The Best Ways To Build An Epic Author Platform

author platform

A wave of anxiety may pass over you when you hear the phrase ‘author platform.’

I don’t blame you!

But every author in the 21st century is going through it too! You need to learn the essentials and get cracking…but where do you start?

Don’t worry because we’re here to break author platforms down into tiny pieces so it’s impossible to get choked up!

In this blog we’ll look at what an author platform is, the benefits of it and how you build one.

What Is an Author Platform

There are many ways to describe an author platform. But we’ve got it down to a few key aspects: influence, reach and connections.

An author platform is everything you do to make others aware of your authorship and your books. It is the influence you have that pulls people into your orbit.

It’s also everything you do to drive awareness and to drive book sales.

For example, an author churning out insanely good content to their massive email list. Or an author that posts funny updates about their life on Twitter. In some cases, this author is doing both simultaneously!

That’s because an author platform is like baking a good cake. You have to put in various fresh ingredients to get a yummy creation. A pinch of podcast appearances here and a dash of blog posts there. And boom! A delicious author platform.

And the secret ingredient is you! Your author platform is about taking what makes you special and using it to reach your audience and gain connections authentically.

You may be scratching your head because this sounds somewhat similar to an author brand. Let’s clear that up real quick.

Difference between author platform and author brand

We explain it in more detail in our post on author branding, but an author brand is what people associate with your name when they think of you.

An author platform is what you use to influence others. If you were to stand on a platform and ask others to listen to you, will they do it once they realize it’s you?

Do You Need an Author Platform?

For nonfiction authors, you absolutely need one. If you want people to buy into your honest stories, you have to give them a reason to trust you.

But if you’re a fiction author…an author platform used to be more a want than a need. If you wanted to stay indoors, hunched over your laptop in a dark room, then you were most welcome to.

But nowadays it’s essential for fiction authors too!

A major reason for all types of authors to have an author platform is: getting published. Publishers are investing in you. They want to know that if they sign you on, your books will sell. This is why celebrities get book deals quickly. Publishers KNOW they’ll sell. Some celebrities have a community that will jump at the chance to buy their book.

A strong author platform shows that readers will buy your books. This applies for self-published authors too since it will aid you in selling your books and creating awareness of your work.

Benefits of an Author Platform

Before we get to how you build an author platform, let’s look at the benefits of having one.

Book Sales

We already discussed it but it’s a huge benefit. Publishers are more likely to give you a book deal when you have an author platform. It guarantees book sales in the publisher’s eyes.

And for self-published authors, you will be ensuring that you will sell your book by investing in your author platform.

Your reputation

You can’t control others’ opinions. But you can put a clear image in their head of how you want to be perceived using your author platform. People will still form their own opinions, but it will be surrounded by what you’ve put out there.

Building your author platform builds your reputation. With a good reputation, others will likely want to work with you. And better yet, readers will want to buy books from you.

Sam Harris Making Sense Podcast

Take Sam Harris for example. He sparks conversations online that help others navigate the world politically and morally. And it’s all backed up by the fact that he’s a neuroscientist, philosopher and a New York Times best-selling author.

(Records from a data collection)
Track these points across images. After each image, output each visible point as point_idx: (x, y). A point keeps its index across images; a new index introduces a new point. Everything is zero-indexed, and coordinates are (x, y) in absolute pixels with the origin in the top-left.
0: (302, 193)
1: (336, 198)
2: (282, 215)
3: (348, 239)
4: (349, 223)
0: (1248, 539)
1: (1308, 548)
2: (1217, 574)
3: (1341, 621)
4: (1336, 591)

EXERCISE GOAL
Reproduce the part of the text about author platforms from "But nowadays it’s" up to and including "buy their book.", replacing "celebrities" with "famous people" each time it occurs. Rely only on the text about author platforms.

EXERCISE RESULT
But nowadays it’s essential for fiction authors too!

A major reason for all types of authors to have an author platform is: getting published. Publishers are investing in you. They want to know that if they sign you on, your books will sell. This is why famous people get book deals quickly. Publishers KNOW they’ll sell. Some famous people have a community that will jump at the chance to buy their book.